My body suddenly no longer belonged to me. With the strongest hands I’d ever felt, I was tossed over, and my vagina pressed onto a face I thought hung the stars and moon. A handprint held my wrist above me, and another pressed onto my back. A fleeting thought – Caitlin, hide – came into my head, and left faster than it arrived. I exited my physical body, watching from beyond as the body I knew, so small, with chubby cheeks, long brown hair and an unfixable cowlick, was flipped over again. She was on her stomach now, two massive hands holding her down, as she became nothing more than a sex toy. I was screaming at her to be safe, to move, to wake up, to save herself, but my voice was held behind a window, a veil, a door.

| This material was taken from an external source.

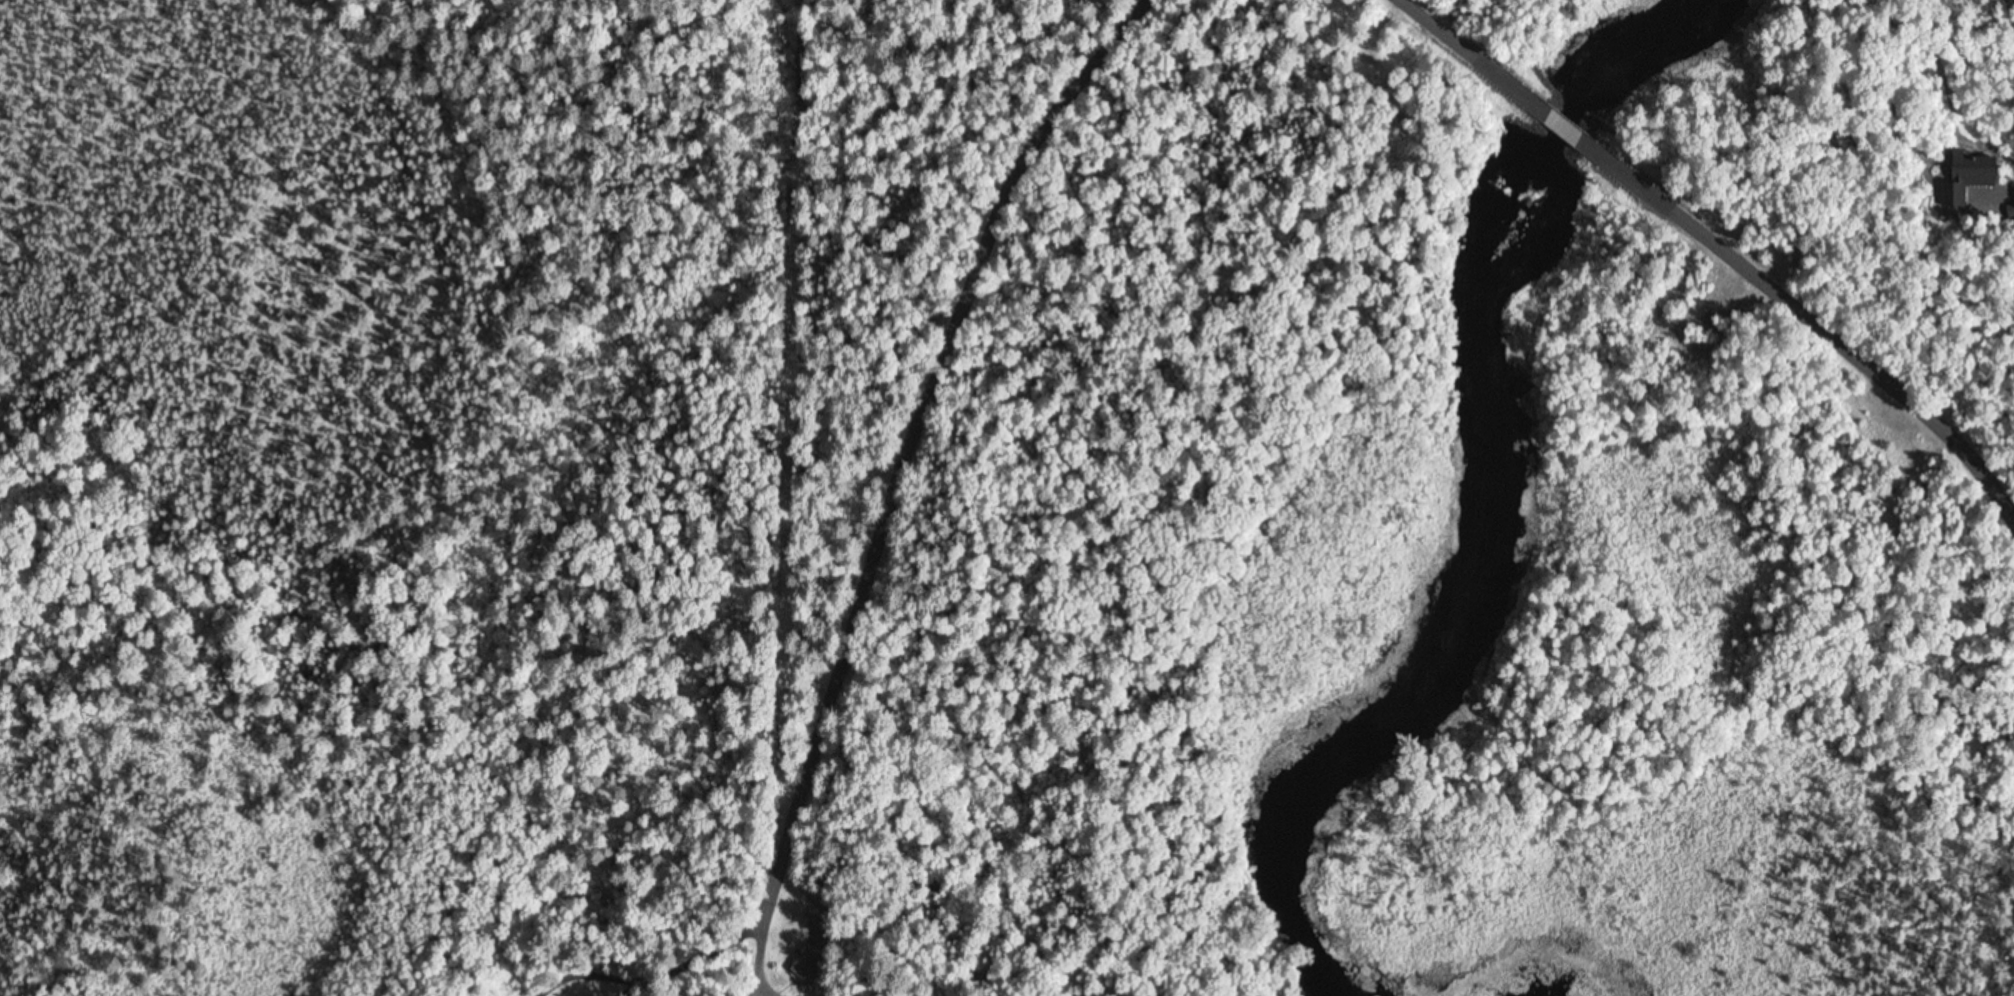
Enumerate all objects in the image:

“I hope you enjoyed that baby.”
“I did.”
I stood up and fell quickly against the wall. I hung up before I could answer, pressing ignore on the follow up calls. My physical and mental self again separated, this time fracturing into a million pieces. Remaining under my chubby cheeks was a desire, no, a need, no, a desperation to be safe. Floating above, around, outside, was everything else: My dreams, my laugh, my memories, my creativity, my Self.
I spent the next months of my life in an on-campus trial, repeating my story until it became as instinctual as the lyrics to the James Taylor songs my parents played in the kitchen, every night, for 18 years. My rape became as familiar to me as my childhood home. The blood on my thighs were my little, window-covered playroom, the cum dried on my vagina, my cedar closet, the hands on my back, the silver counter I sat on every night as my mom watched the top of the news. With every moment that I thought about December 2nd, another remaining part of my mental self separated from my body. I ripped the Broadway posters down from my walls, threw copies of Harry Potter at the doors, and dedicated myself to the safety of everyone around me. If I could make sure everyone was happy, safe, and alive, then no one would experience what I was. Everyone would be okay, and I would be the collateral damage which saved the rest of the world. I was dying for someone else’s sins.
—
I started looking for the parts of me that were scattered into a million pieces, the pieces of me that were screaming at me to just come back to myself, in others. I tried to find her in Eric, spending my nights in his arms until I got restless, and he got angry. I resolved to never sleep in bed with someone else again. If I didn’t, I’d never be hurt. I tried to find her in Myles, partying in basements like I was in high school, but I could never be cocaine. I resolved to never go out again. If I didn’t, I’d never be hurt. I tried to find her in John, and Dan, and Stephen, and Oliver, and Michael, and Alexander, and Charles, and Barry and Thomas and Isaac and Andrew and Liam and…
And then I decided to be alone. And when I felt some of those pieces of me return to my heart with each play of the Hedwig and the Angry Inch album, I met Kyle. He would call me a good girl. I had not been called a girl since I was in college. I was 24 now. I had not been a girl since I was nineteen. I was a victim, a survivor, a young woman, a young adult, a woman, a writer, a student, a graduate, a producer, a comedian, but I was not a girl.
I thought I was healed. I thought I had become one again, but part of me remained on the outside: The little girl who had fallen through that black hole. And she screamed at me to stop. With every moment I said yes to Kyle, thinking I was finally an adult, with the ability to fuck anyone and do anything, to say yes to threesomes and eating pussy and being tied up and being whipped and being put on display and being fucked by dildos and paddles and fingers and dicks, she continued to scream.
Because she knew that I didn’t mean yes. I meant, please don’t hurt me. She knew that when I did everything in my power to protect others, part of me was saying “Please don’t leave me. Please don’t hurt me.”